◆ Texto fornecido
◇ ◇ ◇
Ao me propor a debater o papel do empresário na formulação de nossa política econômica, gostaria de, inicialmente, reafirmar uma posição que venho defendendo há algum tempo: os empresários devem participar mais ativamente no processo de elaboração da política econômica brasileira, e não apenas serem os agentes passivos de sua execução. Mas, esta participação exige, como primeiro passo, um diálogo mais estreito entre governo e empresários.
Para que isso aconteça, torna-se imprescindível a disposição do governo em aceitar a nossa participação, e esta atitude será grandemente facilitada na medida em que o setor privado mostrar capacidade de mobilização na defesa de seus legítimos interesses.
De nossa parte, ainda, precisamos nos habilitar para o dialogo com as autoridades governamentais, não apenas em termos de reivindicações, pleitos ou críticas, mas, sobretudo, procurando entender que os problemas econômicos da nação são também os problemas de cada empresário em particular.
◇ ◇ ◇
Itens de uma fonte de dados:
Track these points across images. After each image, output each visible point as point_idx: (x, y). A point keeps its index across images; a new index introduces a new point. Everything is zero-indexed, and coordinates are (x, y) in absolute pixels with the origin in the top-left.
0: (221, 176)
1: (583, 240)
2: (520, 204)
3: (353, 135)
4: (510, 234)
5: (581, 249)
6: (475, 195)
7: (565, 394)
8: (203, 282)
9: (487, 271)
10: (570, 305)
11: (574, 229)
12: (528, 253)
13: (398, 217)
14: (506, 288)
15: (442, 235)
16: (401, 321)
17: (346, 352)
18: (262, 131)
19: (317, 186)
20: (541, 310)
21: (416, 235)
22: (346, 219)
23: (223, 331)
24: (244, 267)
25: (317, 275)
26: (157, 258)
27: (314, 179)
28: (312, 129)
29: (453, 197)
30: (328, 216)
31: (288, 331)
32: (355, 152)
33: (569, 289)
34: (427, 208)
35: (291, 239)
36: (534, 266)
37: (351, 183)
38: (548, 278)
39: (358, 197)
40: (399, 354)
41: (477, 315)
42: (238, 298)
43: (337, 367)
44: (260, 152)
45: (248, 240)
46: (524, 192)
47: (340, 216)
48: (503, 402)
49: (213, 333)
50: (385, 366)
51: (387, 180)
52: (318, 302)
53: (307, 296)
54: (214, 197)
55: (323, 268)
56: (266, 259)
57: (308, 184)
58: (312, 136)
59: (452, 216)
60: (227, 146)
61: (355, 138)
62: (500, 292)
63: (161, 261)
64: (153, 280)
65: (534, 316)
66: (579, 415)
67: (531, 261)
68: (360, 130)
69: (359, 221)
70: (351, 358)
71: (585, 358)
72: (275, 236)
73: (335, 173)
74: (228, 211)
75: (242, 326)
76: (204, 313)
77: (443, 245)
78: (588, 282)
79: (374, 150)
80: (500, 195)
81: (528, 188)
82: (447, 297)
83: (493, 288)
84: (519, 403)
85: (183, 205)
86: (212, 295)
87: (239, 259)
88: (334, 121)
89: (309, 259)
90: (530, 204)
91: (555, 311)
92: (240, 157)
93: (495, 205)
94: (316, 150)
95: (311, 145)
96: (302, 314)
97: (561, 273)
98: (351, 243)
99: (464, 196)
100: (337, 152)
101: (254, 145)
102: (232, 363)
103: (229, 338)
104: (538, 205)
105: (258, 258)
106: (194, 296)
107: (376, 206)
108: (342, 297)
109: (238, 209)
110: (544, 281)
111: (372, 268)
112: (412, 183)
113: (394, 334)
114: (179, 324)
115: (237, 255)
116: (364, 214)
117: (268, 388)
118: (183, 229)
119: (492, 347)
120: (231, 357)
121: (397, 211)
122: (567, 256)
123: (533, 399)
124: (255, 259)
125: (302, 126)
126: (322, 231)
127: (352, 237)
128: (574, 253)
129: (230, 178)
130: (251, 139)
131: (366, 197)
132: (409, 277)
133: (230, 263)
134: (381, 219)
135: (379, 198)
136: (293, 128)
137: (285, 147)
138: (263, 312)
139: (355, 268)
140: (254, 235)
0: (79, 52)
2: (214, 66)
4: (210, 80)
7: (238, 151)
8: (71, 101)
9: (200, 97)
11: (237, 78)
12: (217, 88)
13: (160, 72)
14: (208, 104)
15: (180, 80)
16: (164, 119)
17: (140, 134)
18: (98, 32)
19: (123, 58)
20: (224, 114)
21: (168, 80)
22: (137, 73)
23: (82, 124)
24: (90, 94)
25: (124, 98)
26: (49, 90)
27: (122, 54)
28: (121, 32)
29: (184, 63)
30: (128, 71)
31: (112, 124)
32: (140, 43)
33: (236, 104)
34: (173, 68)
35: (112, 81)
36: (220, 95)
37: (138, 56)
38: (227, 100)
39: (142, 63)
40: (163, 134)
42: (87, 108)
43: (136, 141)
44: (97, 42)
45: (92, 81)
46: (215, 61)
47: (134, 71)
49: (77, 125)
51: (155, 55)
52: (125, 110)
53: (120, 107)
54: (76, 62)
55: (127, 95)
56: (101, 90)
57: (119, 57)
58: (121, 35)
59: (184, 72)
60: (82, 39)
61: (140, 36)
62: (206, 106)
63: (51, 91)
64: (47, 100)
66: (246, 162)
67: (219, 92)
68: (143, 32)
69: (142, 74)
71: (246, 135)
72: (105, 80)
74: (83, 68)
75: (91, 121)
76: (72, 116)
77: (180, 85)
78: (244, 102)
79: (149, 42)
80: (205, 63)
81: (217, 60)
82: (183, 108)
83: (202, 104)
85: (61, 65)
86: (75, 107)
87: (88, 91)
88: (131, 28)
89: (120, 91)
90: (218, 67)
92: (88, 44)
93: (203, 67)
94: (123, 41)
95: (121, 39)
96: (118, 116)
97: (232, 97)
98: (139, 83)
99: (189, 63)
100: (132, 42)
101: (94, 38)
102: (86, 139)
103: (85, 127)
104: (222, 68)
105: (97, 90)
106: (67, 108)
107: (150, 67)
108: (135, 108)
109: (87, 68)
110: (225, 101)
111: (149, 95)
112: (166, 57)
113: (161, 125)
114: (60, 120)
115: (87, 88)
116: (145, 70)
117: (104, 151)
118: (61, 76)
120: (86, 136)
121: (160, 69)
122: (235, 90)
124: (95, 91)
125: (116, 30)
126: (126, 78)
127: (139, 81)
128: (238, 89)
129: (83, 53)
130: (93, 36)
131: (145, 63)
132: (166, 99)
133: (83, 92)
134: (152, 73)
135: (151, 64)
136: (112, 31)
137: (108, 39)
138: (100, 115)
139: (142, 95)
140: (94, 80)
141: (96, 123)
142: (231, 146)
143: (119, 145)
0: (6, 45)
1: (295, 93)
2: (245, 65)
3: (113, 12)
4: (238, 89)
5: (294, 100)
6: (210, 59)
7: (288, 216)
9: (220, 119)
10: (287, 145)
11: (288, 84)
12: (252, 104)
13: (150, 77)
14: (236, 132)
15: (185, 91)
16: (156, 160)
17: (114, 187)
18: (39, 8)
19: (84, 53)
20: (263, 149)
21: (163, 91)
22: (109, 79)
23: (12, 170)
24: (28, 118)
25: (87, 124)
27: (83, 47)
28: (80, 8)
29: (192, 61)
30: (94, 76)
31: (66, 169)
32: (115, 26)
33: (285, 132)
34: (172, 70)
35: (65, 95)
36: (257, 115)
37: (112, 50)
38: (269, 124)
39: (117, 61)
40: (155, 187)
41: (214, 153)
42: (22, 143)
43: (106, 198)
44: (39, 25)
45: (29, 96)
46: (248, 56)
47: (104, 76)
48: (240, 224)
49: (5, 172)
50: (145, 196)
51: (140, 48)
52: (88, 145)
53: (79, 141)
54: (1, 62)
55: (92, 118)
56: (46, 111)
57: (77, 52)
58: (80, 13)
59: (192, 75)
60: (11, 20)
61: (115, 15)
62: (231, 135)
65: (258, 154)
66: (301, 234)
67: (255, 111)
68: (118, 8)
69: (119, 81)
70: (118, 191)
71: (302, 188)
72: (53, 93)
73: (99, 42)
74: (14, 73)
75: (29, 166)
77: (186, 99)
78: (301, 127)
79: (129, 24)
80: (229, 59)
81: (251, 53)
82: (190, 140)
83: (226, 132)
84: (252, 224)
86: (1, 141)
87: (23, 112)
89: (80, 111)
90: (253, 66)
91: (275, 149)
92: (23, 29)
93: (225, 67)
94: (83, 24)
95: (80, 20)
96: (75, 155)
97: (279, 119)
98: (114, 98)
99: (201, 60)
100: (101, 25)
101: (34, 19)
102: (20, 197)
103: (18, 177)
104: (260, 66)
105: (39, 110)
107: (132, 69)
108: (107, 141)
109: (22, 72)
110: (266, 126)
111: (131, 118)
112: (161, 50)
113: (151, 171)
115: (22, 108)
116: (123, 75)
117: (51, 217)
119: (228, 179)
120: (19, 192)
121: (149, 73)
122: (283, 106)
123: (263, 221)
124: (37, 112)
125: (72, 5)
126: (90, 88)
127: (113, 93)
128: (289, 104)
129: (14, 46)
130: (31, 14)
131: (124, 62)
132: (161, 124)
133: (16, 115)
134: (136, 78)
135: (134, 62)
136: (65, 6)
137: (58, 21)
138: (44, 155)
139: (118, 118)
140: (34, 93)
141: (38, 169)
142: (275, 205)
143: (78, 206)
◇ ◇ ◇
◆ Tarefas do exercício
1. Responda às perguntas abaixo com base no texto sobre o papel do empresário na política econômica.
(a) O que a participação dos empresários exige como primeiro passo?
(b) O que se torna imprescindível para que essa participação aconteça?
(c) Os problemas econômicos da nação são também os problemas de quem?
2. Traduza para o inglês a seguinte frase do texto sobre o papel do empresário na política econômica: "Para que isso aconteça, torna-se imprescindível a disposição do governo em aceitar a nossa participação, e esta atitude será grandemente facilitada na medida em que o setor privado mostrar capacidade de mobilização na defesa de seus legítimos interesses."
3. Prolongue o texto sobre o papel do empresário na política econômica a partir do ponto em que ele termina.

◆ Problemas resolvidos
1.
(a) Um diálogo mais estreito entre governo e empresários.
(b) A disposição do governo em aceitar a participação dos empresários.
(c) De cada empresário em particular.

2. For this to happen, the government's willingness to accept our participation becomes essential, and this attitude will be greatly facilitated to the extent that the private sector shows an ability to mobilize in defense of its legitimate interests.

3.
Acredito também que o empresariado nacional já está suficientemente maduro para exercer a sua verdadeira vocação: inovar e assumir riscos, inerentes a sua atividade econômica, com um mínimo de interferência governamental. Por exemplo, o quadro atual de dificuldades econômicas do País oferece ao empresariado excelentes possibilidades de encontrar, nos seus próprios setores, soluções criativas que respondam aos desafios econômicos. Esta é, a meu ver, uma das maneiras mais eficazes de contribuir para que se promova a descentralização da política econômica, objetivo este que deve ser perseguido pela iniciativa privada.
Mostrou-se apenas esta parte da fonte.